From piano to oboe, he has played it all

Raja has worked for more than 400 regional films

Here is one person who fits the dictionary definition of the word `Versatile': M.S.V.Raja or Sax Raja, as he is popularly known in the film circles, is an expert in playing the piano, saxophone, clarinet and oboe.

He is the music composer for Abaavaanan's "Karuppu Roja", the first DTS film in Tamil. In a conversation with S.R. Ashok Kumar, the artist shares his thoughts on today's film music.

For over three decades, Raja has been playing and conducting orchestra for several films.

In the 1970s, he played saxophone for most of the light music groups including Kamesh-Rajamani and A.V.Ramanan's `Musiano'.

Later, he was part of the Ilayaraja's troupe for five years.

He also worked as an assistant to music directors Vijayanand, Hamsalekha, Manoj-Ghyan, Sirpi, Bharadhwaj and Gurukiran. He has worked as a musical arranger for nearly 400 films.

Unique career

Also, the artist is one of the rare oboe players in the country and owes much to A.R. Rahman, who motivated him to learn the instrument.

"Oboe looks similar to shenai, but the sound and playing techniques is much different. It is used for highlighting emotional and sentimental scenes in pictures.

"At present, it is not so popular in India as many are not familiar with it, but it is very popular in European countries."

He played the background score for the signature tune of AVM. "I re-recorded the tune during the 1980's for the company. Before me another person called Meera Bhai had played for the tune," he said.

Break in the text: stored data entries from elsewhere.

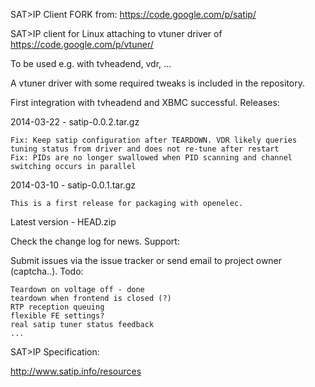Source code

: SAT>IP Client FORK from: https://code.google.com/p/satip/

SAT>IP client for Linux attaching to vtuner driver of https://code.google.com/p/vtuner/

To be used e.g. with tvheadend, vdr, ...

A vtuner driver with some required tweaks is included in the repository.

First integration with tvheadend and XBMC successful.
Releases:

2014-03-22 - satip-0.0.2.tar.gz

    Fix: Keep satip configuration after TEARDOWN. VDR likely queries tuning status from driver and does not re-tune after restart
    Fix: PIDs are no longer swallowed when PID scanning and channel switching occurs in parallel 

2014-03-10 - satip-0.0.1.tar.gz

    This is a first release for packaging with openelec. 

Latest version - HEAD.zip

Check the change log for news.
Support:

Submit issues via the issue tracker or send email to project owner (captcha..).
Todo:

    Teardown on voltage off - done
    teardown when frontend is closed (?)
    RTP reception queuing
    flexible FE settings?
    real satip tuner status feedback
    ... 

SAT>IP Specification:

http://www.satip.info/resources
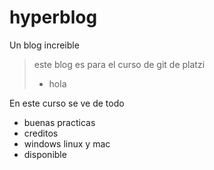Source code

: # hyperblog
Un blog increible
>este blog es para el curso de git de platzi
>- hola

En este curso se ve de todo 
- buenas practicas
- creditos
- windows linux y mac
- disponible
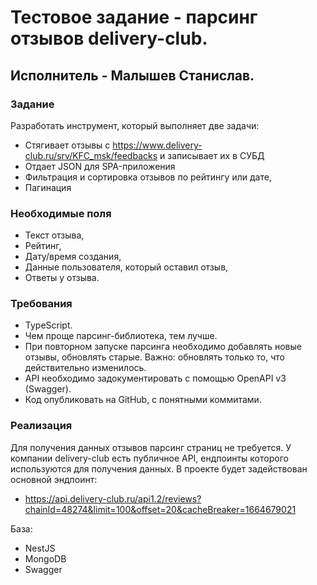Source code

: # Тестовое задание - парсинг отзывов delivery-club. 
## Исполнитель - Малышев Станислав.

###  Задание
Разработать инструмент, который выполняет две задачи:
- Стягивает отзывы с https://www.delivery-club.ru/srv/KFC_msk/feedbacks и записывает их в СУБД
- Отдает JSON для SPA-приложения
- Фильтрация и сортировка отзывов по рейтингу или дате,
- Пагинация

### Необходимые поля
  - Текст отзыва, 
  - Рейтинг, 
  - Дату/время создания,
  - Данные пользователя, который оставил отзыв,
  - Ответы у отзыва.

### Требования
- TypeScript.
- Чем проще парсинг-библиотека, тем лучше.
- При повторном запуске парсинга необходимо добавлять новые отзывы, обновлять старые. Важно: обновлять только то, что действительно изменилось.
- API необходимо задокументировать с помощью OpenAPI v3 (Swagger).
- Код опубликовать на GitHub, с понятными коммитами.

### Реализация
Для получения данных отзывов парсинг страниц не требуется. У компании delivery-club есть публичное API, ендпоинты которого используются для получения данных.
В проекте будет задействован основной эндпоинт:
-  https://api.delivery-club.ru/api1.2/reviews?chainId=48274&limit=100&offset=20&cacheBreaker=1664679021

База:
- NestJS
- MongoDB
- Swagger
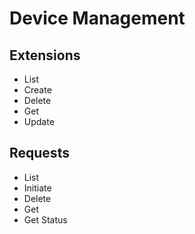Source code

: # Device Management

## Extensions

- List
- Create
- Delete
- Get
- Update

## Requests

- List
- Initiate
- Delete
- Get
- Get Status
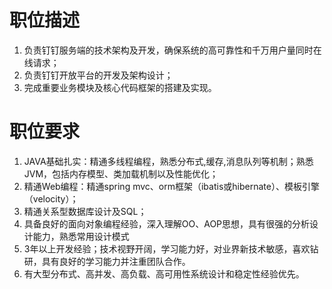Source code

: # 职位描述

1. 负责钉钉服务端的技术架构及开发，确保系统的高可靠性和千万用户量同时在线请求；
1. 负责钉钉开放平台的开发及架构设计；
1. 完成重要业务模块及核心代码框架的搭建及实现。

# 职位要求

1. JAVA基础扎实：精通多线程编程，熟悉分布式,缓存,消息队列等机制；熟悉JVM，包括内存模型、类加载机制以及性能优化；
1. 精通Web编程：精通spring mvc、orm框架（ibatis或hibernate）、模板引擎（velocity）；
1. 精通关系型数据库设计及SQL；
1. 具备良好的面向对象编程经验，深入理解OO、AOP思想，具有很强的分析设计能力，熟悉常用设计模式
1. 3年以上开发经验；技术视野开阔，学习能力好，对业界新技术敏感，喜欢钻研，具有良好的学习能力并注重团队合作。
1. 有大型分布式、高并发、高负载、高可用性系统设计和稳定性经验优先。
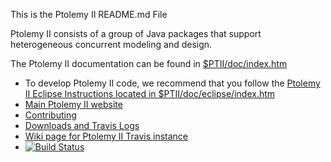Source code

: This is the Ptolemy II README.md File

Ptolemy II consists of a group of Java packages that support
heterogeneous concurrent modeling and design.   

The Ptolemy II documentation can be found in [$PTII/doc/index.htm](https://cdn.rawgit.com/icyphy/ptII/master/doc/index.htm)

* To develop Ptolemy II code, we recommend that you follow the
[Ptolemy II Eclipse Instructions located in $PTII/doc/eclipse/index.htm](https://cdn.rawgit.com/icyphy/ptII/master/doc/eclipse/index.htm)
* [Main Ptolemy II website](http://ptolemy.berkeley.edu/ptolemyII)
* [Contributing](CONTRIBUTING.md)
* [Downloads and Travis Logs](https://icyphy.github.io/ptII/)
* [Wiki page for Ptolemy II Travis instance](https://wiki.eecs.berkeley.edu/ptexternal/Main/Travis)
* [![Build Status](https://travis-ci.org/icyphy/ptII.svg?branch=master)](https://travis-ci.org/icyphy/ptII)
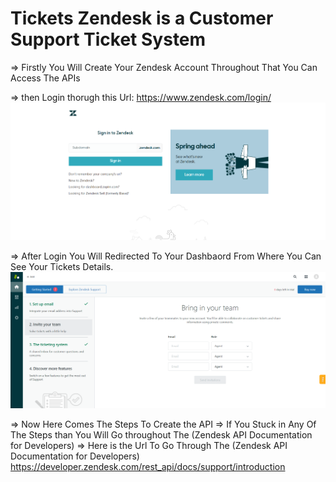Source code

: # Tickets                                  Zendesk is a Customer Support Ticket System 



=> Firstly You Will Create Your Zendesk Account Throughout That You Can Access The APIs

=> then Login thorugh this Url: https://www.zendesk.com/login/
![](https://github.com/makerobos/tickets/blob/master/ZendeskLogin.PNG)

=> After Login You Will Redirected To Your Dashbaord From Where You Can See Your Tickets Details. 
![](https://github.com/makerobos/tickets/blob/master/DashboardLogin.PNG)

=> Now Here Comes The Steps To Create the API 
=> If You Stuck in Any Of The Steps than You Will Go throughout The (Zendesk API Documentation for Developers)
=> Here is the Url To Go Through The (Zendesk API Documentation for Developers) https://developer.zendesk.com/rest_api/docs/support/introduction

He holds a Licentiate Degree from the Trinity College of London (LTCL) in saxophone; has passed the associate degree of music (ATCL) in clarinet, VI grade in oboe and V grade in piano. He is presently working for Fellowship degree of music (FTCL).

His teachers are G.Dhanraj (piano) Ganesan (clarinet) Vijayakumar (A student of Lalgudi Jayaraman) and they are teaching him different styles.

In the family

Coming from a family, which has been closely associated with the tinsel world, Raja's father Sellamuthu had worked with late drama tycoon Nawab Rajamiackam Pillai and had tutored late Sivaji Ganesan on acting skills in the `boys company'.

What does he feel about today's film music?

"Today's music is fast and electronic gadgets help us but still it takes longer for composing and mixing notes. In olden days, we could complete the re-recording in 4-5 days. Today, it takes about 10-15 days."

He feels that golden oldies had "soul in their songs and melody... Today emphasis is on rhythm and sound."

"Pronunciation vital"

Having worked for more than 400 regional films, including one Bengali and five Hindi feature films, Raja feels that words and correct pronunciation are a must for songs to reach the people. "Even after 40-50 years, Kannadasan's songs are popular because the words are simple and the tune is so melodious," he says.

Is there a dearth of good lyricists today?

"Today's youngsters are more intelligent and knowledgeable than us. With so much of advancements in the technology we can definitely strive more to give quality music to the masses," Raja concludes.